The team announced the move late Wednesday night after losing 3-2 to the Vancouver Canucks in a shootout. Schmidt’s new deal is worth $5.95 million per year.

The 27-year-old Schmidt was banned 20 games last month for violating the NHL’s performance-enhancing drug policy. He can return to the Golden Knights on Nov. 18.

”He is the kind of defenseman that every team in this league is looking for now,” Vegas general manager George McPhee said. ”He is unique, excellent defensively and has become a shutdown defenseman for us playing against the other clubs’ top players. But he also brings a lot of pace to the game and he brings offense.”

Schmidt led the Western Conference champions in ice time last season at 22:14 per game. He had five goals, 31 assists and 19 penalty minutes in 76 games. He added three goals and four assists with four penalty minutes in 20 playoff games for the expansion Golden Knights, who lost to the Washington Capitals in the Stanley Cup Final.

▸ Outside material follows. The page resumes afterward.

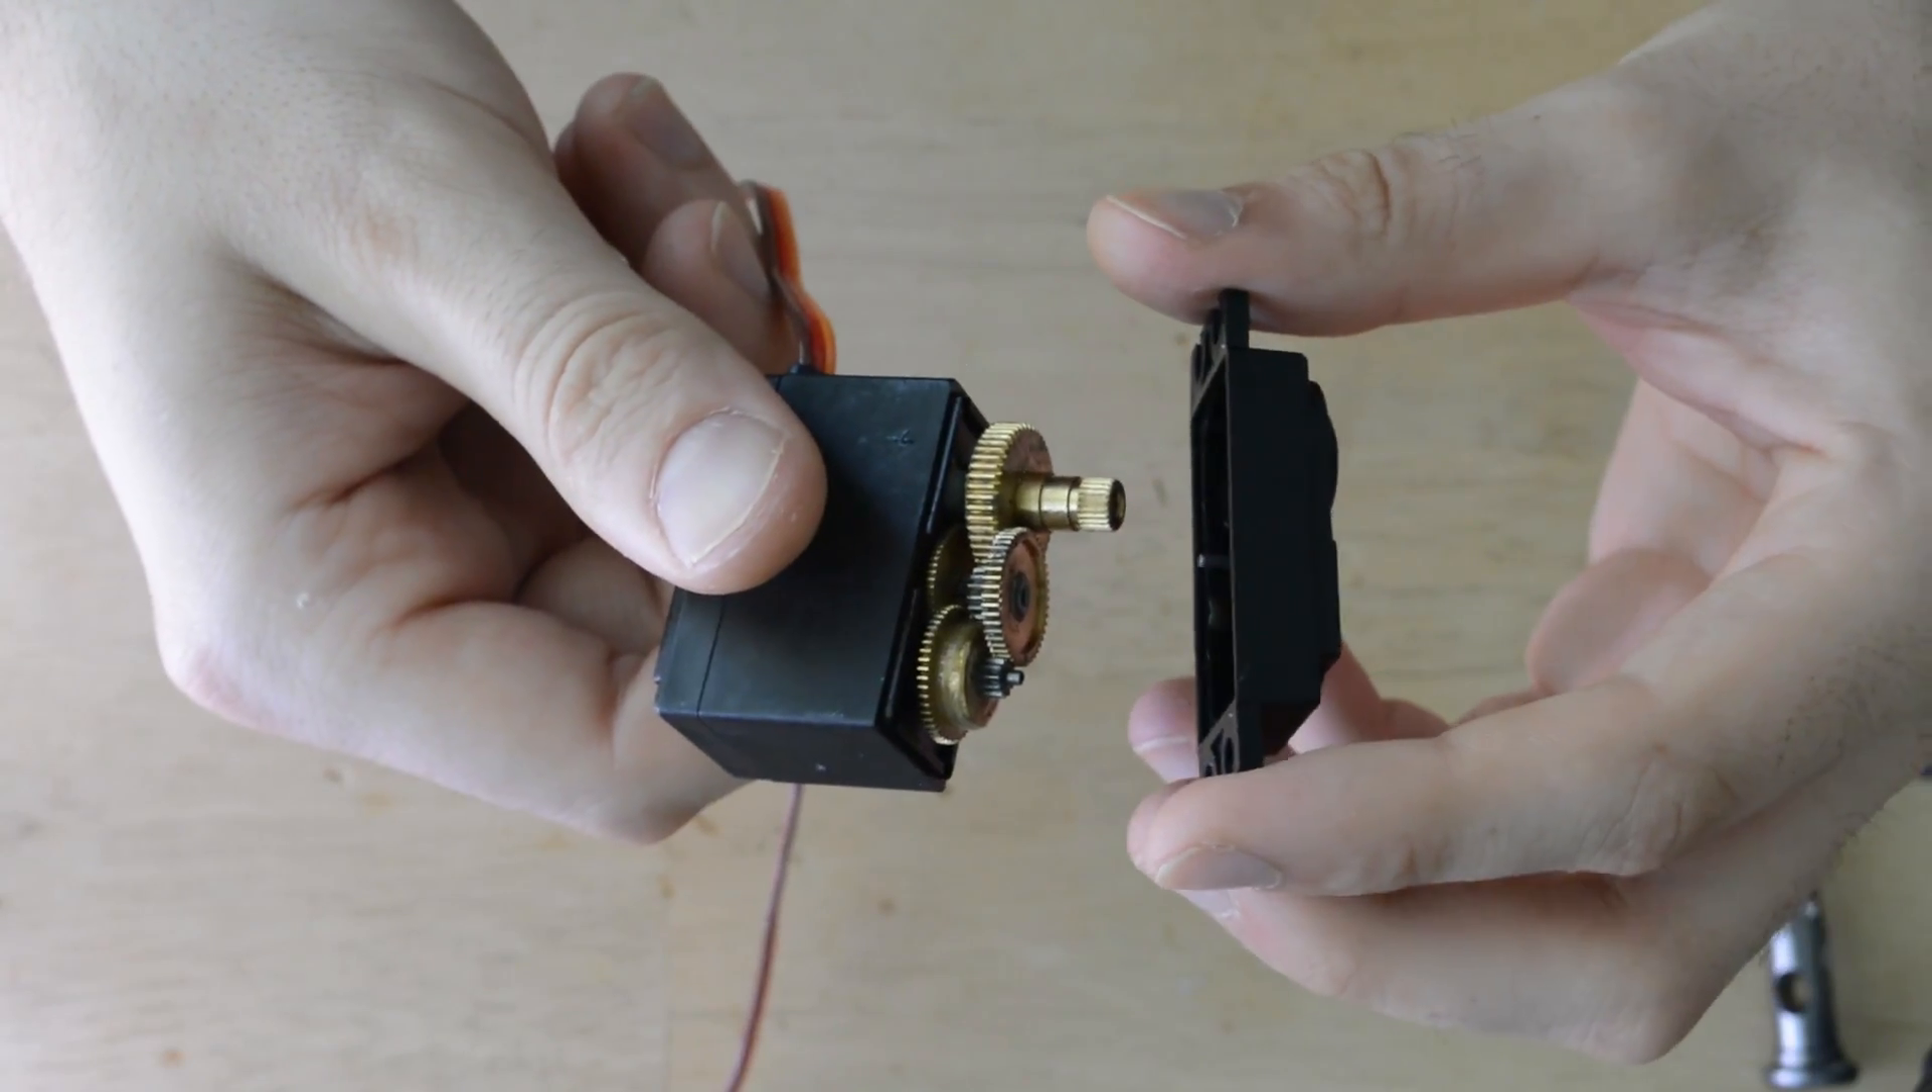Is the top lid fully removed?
Yes.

In five NHL seasons, Schmidt has 13 goals, 66 assists and 64 penalty minutes in 276 career games. The native of Minnesota was selected by Vegas from Washington during the 2017 expansion draft.

”He means a lot,” coach Gerard Gallant said. ”He’s a top player for us. He’s done a great job playing defense for us last year. Obviously he got a real nice contract that he deserves, and we miss him a lot. So he’s a big player for our group and we’re happy to have him for long term.”

Schmidt insisted he didn’t intentionally take a banned substance and couldn’t have gotten any performance benefit from the ”trace amount” that got into his system.

He and the Golden Knights released statements disagreeing with the penalty, though neither specified the substance. Schmidt said one of the experts testifying on his behalf at the appeal hearing likened the amount to a pinch of salt in an Olympic-sized swimming pool.

The appeal, which was heard by a neutral arbitrator, was denied.